A guess my point is this: I have learned a great deal from the Dragon book. I think it is a solid book that has taught me a lot. There may be better books out there but I haven't read one yet (Advanced Compiler Design is great but it really is only about optimization and analysis you need an undergrad book to supplement it).

Finally, I have encountered worse books on the subject of compilers. So yes, this is a book that I would recommend and continue to recommend.

ps. You mis-characterize the length of the lexing and parsing coverage. It starts on page 109 and ends on page 302, the content goes to 964. Chapter wise: 3-4 lexing->parsing, (chapter 1-2 are really an introduction and illustrative example so they don't count). Chapters 5-8 cover the rest of what you need to get a working compiler + some other stuff. Chapters 9-12 (page wise 583-964) cover optimization and analysis in depth. So really, nearly 40% is optimization while about 20% is syntax analysis. This book has a lot of good material most of it isn't to do with syntax analysis and the syntax analysis is for the most part high quality.

wglb · on Feb 1, 2013

And if I were to start writing a compiler today, I would certainly start with Holub's book Compiler Design in C.

laichzeit0 · on Feb 1, 2013

Except when you work on embedded systems (I'm talking about the type where you have a few hundred kilobytes of ram and flash, no OS under your ass and crap libraries). I've used a recursive descent parsing technique that's described in a paper of about 5 pages by David Hanson to great effect [1]. Depends on the situation you find yourself in, sometimes it's unavoidable to re-invent the wheel.

[1] http://drhanson.s3.amazonaws.com/storage/documents/compact.p...

qznc · on Feb 1, 2013

Pretty much all the good compilers (gcc,clang,...) have a hand-written parser. An exception is javac, but that one is a minimalistic parser.

Handwritten parsers have better error reporting and might even be faster.

Locke1689 · on Feb 1, 2013

Yes, that's called a production compiler.

If you glance in my profile you will see I'm well aware of the practices of production compilers and also how few people ever even look inside one.

eru · on Feb 1, 2013

> Not only that, but the dragon book is terrible.

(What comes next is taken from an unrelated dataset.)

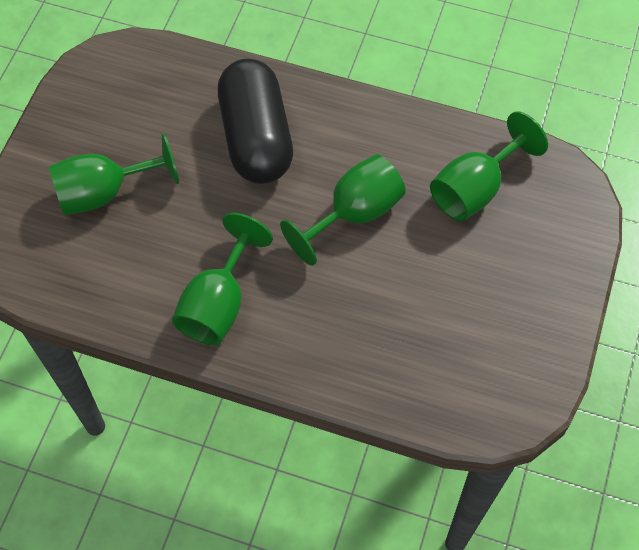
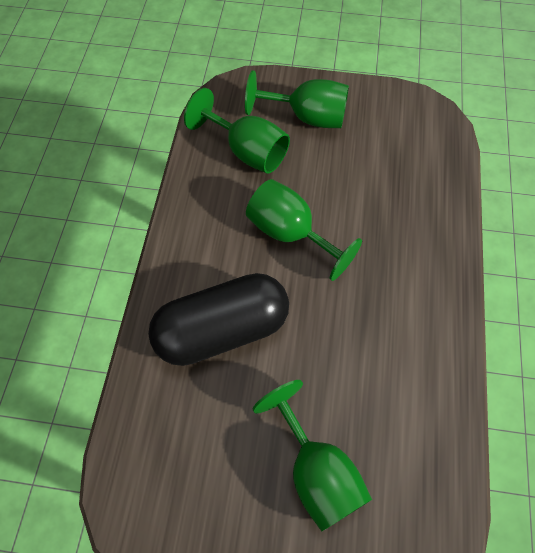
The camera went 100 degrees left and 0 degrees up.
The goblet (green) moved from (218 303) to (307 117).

Agreed. I can never believe the people who still praise it.

mossplix · on Feb 1, 2013

Which is the best book for compiler design then?

eru · on Feb 1, 2013

I haven't read all of them. But I liked "Modern Compiler Design" (http://www.amazon.com/Modern-Compiler-Design-D-Grune/dp/0471...).

If you have a functional bend, Simon Peyton Jones' book (https://research.microsoft.com/en-us/um/people/simonpj/Paper...) is worth reading, too. His book, however, is not a complete treatment. It assumes you know e.g. how to write a parser, and concentrates on the challenges unique to lazy functional languages.

dspeyer · on Feb 1, 2013

Is there any parser autogeneration tool that can cope with c++11's grammer? Including weird edge cases like template vs. comparison depending on previously declared types?

Locke1689 · on Feb 1, 2013

C++ is messed up that you're gonna need to do some weird stuff. First, the grammar is ambiguous. Second, the template language is undecidable. Nothing you can do about the second.

The first, you'll at least need something capable of parsing context-free languages. My recommendation is to start here[1].

[1] http://arxiv.org/abs/1010.5023

niggler · on Feb 1, 2013

I was just replying to the comment regarding GCC and MSVC -- the argument seemed to be that most of the development manhours were devoted to C++11 when in fact most of it was devoted to optimization strategies and cross-architectural compatibility.